The only voice that was not one of fear and horror was the stallion, whinnying as though in recognition.
The darkness might only have lasted a half minute, but afterwards, when she thought back to it with chills walking down her spine, it seemed that it might have been much longer, that there had been a period outside of time when there was no thought, no event, and no light.
Abruptly the moon was back. It shone down from a cloudless sky as though it had never been gone, lighting up the salt river and all the dripping wet men along the bank-and the person stepping out of the burial mound.
Just for a second, there seemed to be a faint fluttering, of a wight emerging shadowless into moonlight then disappearing into the mound again. But the person who came forward, shaking the taint of earth from him, was Roric.
Karin tore herself from the queen’s clutching hands and began to run. Even dead he was Roric, and she loved him.

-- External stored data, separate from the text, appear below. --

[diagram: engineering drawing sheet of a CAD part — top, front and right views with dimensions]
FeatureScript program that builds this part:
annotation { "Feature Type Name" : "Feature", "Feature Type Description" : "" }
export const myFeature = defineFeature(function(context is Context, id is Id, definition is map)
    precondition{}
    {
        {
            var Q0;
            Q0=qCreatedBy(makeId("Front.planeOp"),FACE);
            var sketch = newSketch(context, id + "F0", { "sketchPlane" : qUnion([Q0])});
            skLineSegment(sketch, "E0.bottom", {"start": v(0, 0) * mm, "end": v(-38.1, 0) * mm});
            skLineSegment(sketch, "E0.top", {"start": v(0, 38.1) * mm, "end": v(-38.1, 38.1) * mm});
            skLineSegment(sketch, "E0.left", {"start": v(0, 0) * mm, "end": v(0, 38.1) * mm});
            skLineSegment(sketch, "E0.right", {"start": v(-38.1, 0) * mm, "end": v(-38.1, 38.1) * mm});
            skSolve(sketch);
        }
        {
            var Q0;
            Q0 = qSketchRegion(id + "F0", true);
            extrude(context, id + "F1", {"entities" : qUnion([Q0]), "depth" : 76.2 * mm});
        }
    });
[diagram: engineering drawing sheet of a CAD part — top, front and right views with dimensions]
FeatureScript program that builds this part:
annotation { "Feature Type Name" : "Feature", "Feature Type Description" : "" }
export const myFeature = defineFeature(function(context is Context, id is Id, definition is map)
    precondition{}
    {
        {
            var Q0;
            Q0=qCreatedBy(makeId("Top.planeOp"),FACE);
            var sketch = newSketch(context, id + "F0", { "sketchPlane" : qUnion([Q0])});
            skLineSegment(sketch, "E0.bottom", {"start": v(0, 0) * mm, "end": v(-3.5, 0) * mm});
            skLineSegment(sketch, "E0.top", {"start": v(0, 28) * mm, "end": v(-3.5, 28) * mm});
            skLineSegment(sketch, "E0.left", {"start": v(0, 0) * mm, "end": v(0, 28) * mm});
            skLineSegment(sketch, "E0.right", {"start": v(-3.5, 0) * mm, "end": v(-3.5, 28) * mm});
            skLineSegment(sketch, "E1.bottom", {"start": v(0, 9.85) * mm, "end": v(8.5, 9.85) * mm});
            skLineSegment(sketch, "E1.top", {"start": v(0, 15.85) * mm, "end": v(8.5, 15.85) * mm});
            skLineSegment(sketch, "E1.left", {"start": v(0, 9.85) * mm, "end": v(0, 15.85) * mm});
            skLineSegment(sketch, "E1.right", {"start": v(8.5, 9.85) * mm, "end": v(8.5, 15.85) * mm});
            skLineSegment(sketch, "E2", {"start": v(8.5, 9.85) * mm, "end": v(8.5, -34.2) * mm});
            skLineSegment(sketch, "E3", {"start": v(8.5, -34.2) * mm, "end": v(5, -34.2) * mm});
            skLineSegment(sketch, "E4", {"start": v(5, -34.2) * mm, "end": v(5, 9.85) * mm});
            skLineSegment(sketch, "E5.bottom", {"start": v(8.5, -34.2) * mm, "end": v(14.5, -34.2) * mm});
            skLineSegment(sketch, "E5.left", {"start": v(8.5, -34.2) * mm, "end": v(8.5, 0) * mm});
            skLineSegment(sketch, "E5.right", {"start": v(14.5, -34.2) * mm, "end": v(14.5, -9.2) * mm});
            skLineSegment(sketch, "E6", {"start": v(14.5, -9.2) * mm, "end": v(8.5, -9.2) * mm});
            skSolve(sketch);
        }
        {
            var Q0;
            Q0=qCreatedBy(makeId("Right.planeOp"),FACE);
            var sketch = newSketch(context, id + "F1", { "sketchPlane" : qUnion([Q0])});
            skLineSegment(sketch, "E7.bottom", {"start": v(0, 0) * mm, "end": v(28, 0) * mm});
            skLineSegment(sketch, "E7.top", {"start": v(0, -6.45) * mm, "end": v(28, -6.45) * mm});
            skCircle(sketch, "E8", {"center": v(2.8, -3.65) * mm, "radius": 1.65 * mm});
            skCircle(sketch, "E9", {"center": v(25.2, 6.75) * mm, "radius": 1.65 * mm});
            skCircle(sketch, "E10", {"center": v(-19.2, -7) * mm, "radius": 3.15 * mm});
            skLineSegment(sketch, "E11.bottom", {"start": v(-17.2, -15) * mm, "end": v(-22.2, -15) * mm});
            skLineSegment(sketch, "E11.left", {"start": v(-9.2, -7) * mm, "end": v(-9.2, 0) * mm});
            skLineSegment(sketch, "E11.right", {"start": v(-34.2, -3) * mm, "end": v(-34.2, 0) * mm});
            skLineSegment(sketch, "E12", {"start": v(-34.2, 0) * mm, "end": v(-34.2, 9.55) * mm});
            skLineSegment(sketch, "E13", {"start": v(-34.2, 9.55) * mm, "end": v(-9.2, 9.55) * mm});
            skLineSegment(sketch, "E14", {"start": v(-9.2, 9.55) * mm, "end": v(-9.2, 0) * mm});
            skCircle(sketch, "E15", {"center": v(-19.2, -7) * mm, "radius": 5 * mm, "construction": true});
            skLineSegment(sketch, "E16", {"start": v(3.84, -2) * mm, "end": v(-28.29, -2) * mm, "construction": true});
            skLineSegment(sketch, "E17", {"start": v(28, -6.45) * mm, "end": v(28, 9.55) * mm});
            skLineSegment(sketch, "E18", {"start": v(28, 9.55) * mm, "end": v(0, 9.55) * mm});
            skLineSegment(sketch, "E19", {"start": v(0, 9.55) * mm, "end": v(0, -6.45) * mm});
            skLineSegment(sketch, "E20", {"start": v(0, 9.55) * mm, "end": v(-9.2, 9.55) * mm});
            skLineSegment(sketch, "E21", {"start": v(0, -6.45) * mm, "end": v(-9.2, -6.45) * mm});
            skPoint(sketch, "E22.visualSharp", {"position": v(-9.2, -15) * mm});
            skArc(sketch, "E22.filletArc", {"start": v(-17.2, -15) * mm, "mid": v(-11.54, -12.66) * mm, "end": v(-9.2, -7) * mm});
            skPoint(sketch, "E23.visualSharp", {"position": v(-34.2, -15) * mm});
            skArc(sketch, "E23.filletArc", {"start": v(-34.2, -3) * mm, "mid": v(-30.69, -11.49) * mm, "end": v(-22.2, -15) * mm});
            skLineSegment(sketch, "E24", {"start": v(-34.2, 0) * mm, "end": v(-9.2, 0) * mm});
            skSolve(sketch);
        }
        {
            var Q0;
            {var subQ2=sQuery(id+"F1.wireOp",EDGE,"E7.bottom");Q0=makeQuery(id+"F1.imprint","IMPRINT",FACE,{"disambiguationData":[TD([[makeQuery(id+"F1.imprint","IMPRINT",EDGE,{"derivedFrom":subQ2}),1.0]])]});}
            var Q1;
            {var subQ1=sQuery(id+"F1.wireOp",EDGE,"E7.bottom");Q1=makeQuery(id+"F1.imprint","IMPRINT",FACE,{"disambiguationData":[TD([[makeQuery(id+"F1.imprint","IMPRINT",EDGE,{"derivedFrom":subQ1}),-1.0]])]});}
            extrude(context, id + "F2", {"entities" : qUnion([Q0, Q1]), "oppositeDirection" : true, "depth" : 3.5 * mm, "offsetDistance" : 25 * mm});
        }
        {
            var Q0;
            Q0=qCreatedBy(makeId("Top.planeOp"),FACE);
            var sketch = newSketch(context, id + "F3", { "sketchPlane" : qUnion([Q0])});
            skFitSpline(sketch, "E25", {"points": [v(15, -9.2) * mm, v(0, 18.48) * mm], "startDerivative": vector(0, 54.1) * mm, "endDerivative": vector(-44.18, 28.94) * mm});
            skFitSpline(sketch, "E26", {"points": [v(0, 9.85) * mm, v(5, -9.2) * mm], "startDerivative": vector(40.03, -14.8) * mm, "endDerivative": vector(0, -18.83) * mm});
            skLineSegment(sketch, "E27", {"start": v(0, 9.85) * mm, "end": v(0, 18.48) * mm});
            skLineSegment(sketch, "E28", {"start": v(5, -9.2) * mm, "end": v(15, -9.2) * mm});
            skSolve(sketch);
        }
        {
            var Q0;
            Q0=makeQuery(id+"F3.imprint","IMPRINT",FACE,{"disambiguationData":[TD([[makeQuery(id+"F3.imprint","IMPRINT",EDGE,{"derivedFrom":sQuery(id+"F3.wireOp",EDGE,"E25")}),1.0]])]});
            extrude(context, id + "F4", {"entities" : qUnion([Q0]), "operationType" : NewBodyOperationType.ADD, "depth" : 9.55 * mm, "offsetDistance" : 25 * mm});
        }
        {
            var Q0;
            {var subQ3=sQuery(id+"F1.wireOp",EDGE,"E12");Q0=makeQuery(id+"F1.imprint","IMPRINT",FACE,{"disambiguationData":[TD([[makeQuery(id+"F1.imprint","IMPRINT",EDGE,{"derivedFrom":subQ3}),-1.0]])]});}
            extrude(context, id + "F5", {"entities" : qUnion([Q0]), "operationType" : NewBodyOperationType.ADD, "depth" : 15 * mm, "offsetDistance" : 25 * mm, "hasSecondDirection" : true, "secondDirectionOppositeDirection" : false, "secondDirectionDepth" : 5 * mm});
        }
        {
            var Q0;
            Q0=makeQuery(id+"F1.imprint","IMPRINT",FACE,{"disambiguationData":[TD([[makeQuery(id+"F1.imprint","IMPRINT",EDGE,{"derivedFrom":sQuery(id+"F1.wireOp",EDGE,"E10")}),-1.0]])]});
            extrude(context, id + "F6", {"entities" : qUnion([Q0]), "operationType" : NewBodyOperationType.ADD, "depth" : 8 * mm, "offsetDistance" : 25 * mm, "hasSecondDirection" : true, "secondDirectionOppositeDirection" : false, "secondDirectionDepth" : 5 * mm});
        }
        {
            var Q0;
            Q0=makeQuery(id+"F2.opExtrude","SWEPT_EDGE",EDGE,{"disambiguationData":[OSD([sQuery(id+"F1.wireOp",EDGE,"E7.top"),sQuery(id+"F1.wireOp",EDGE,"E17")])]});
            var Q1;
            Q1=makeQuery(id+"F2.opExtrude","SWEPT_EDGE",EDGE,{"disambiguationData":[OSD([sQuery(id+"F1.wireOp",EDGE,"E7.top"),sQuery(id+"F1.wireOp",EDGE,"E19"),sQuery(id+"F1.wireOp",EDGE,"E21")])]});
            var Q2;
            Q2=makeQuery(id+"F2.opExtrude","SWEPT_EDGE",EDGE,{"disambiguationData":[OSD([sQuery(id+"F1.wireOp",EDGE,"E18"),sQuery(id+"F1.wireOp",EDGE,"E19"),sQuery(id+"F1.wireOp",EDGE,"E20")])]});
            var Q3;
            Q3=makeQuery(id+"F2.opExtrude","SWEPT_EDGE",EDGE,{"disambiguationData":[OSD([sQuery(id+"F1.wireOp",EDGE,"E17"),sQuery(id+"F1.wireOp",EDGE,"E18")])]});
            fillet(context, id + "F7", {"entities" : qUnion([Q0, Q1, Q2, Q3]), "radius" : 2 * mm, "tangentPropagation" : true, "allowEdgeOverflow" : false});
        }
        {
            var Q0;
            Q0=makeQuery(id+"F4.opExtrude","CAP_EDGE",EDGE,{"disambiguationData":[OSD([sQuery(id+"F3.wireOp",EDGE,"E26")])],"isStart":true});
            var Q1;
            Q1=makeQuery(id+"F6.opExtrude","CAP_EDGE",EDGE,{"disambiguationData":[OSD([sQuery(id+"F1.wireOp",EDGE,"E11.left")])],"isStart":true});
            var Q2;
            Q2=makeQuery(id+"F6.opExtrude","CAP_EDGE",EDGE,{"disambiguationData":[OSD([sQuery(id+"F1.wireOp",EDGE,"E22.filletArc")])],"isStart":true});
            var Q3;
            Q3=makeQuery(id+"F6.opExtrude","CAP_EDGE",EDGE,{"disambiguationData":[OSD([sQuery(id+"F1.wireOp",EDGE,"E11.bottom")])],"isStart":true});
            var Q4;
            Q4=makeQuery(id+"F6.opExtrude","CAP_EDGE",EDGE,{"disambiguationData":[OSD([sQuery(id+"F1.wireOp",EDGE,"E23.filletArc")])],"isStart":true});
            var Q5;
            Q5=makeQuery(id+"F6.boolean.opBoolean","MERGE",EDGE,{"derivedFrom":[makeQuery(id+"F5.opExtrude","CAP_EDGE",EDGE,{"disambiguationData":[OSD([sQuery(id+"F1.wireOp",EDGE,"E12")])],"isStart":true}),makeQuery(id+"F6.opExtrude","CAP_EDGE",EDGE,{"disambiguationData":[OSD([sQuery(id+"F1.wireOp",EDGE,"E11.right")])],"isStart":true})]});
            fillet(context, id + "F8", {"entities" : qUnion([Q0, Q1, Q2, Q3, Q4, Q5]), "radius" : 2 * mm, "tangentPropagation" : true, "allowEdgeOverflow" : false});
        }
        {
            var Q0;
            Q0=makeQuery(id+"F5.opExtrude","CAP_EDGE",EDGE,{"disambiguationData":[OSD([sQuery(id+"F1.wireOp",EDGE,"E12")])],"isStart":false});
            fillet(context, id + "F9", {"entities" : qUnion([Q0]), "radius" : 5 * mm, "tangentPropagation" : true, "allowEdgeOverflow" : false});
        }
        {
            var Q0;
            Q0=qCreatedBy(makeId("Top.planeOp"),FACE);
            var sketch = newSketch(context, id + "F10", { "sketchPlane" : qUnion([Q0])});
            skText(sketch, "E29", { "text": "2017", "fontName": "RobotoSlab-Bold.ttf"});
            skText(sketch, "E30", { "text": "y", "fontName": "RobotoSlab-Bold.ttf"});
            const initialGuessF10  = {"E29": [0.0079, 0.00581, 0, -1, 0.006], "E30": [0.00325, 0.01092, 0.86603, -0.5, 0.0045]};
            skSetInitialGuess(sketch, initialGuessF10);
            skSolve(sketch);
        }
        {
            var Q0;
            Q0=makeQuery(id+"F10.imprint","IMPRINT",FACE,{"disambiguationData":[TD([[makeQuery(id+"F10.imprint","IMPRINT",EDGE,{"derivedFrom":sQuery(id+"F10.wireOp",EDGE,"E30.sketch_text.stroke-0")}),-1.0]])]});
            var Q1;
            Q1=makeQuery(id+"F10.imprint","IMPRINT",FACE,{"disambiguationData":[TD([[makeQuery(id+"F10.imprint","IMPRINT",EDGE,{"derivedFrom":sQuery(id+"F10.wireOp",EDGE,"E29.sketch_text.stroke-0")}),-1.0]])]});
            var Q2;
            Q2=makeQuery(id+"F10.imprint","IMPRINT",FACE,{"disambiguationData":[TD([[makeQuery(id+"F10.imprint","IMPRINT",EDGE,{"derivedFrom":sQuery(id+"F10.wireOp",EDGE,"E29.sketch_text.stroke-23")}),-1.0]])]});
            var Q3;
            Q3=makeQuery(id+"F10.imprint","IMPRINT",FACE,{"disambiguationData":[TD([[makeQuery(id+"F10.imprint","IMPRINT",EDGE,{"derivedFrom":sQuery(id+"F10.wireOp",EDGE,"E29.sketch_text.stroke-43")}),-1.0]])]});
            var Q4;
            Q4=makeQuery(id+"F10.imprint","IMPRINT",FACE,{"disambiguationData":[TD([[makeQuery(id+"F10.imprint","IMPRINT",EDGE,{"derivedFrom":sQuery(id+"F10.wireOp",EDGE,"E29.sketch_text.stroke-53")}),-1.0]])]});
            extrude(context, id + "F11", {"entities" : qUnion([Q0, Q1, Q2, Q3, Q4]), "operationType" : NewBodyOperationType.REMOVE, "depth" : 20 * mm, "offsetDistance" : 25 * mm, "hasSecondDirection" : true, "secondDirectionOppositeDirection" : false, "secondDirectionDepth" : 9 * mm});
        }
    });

He felt reassuringly solid as she threw herself, gasping, into his muddy arms. She could understand now the stories of the women who offered anything to have their men back.
He was laughing, loud, joyous laughter to sparkle in the moonlight. She had not known the dead could laugh. “I am no wight but alive, Karin,” he said, holding her to him, his embrace not cold but warm around her.
“I thought you were gone,” she said, sobbing now for no reason at all. “I thought you had died to save Valmar and me. But, oh, Roric,” pausing to kiss him hard, “I have learned you are not my brother.”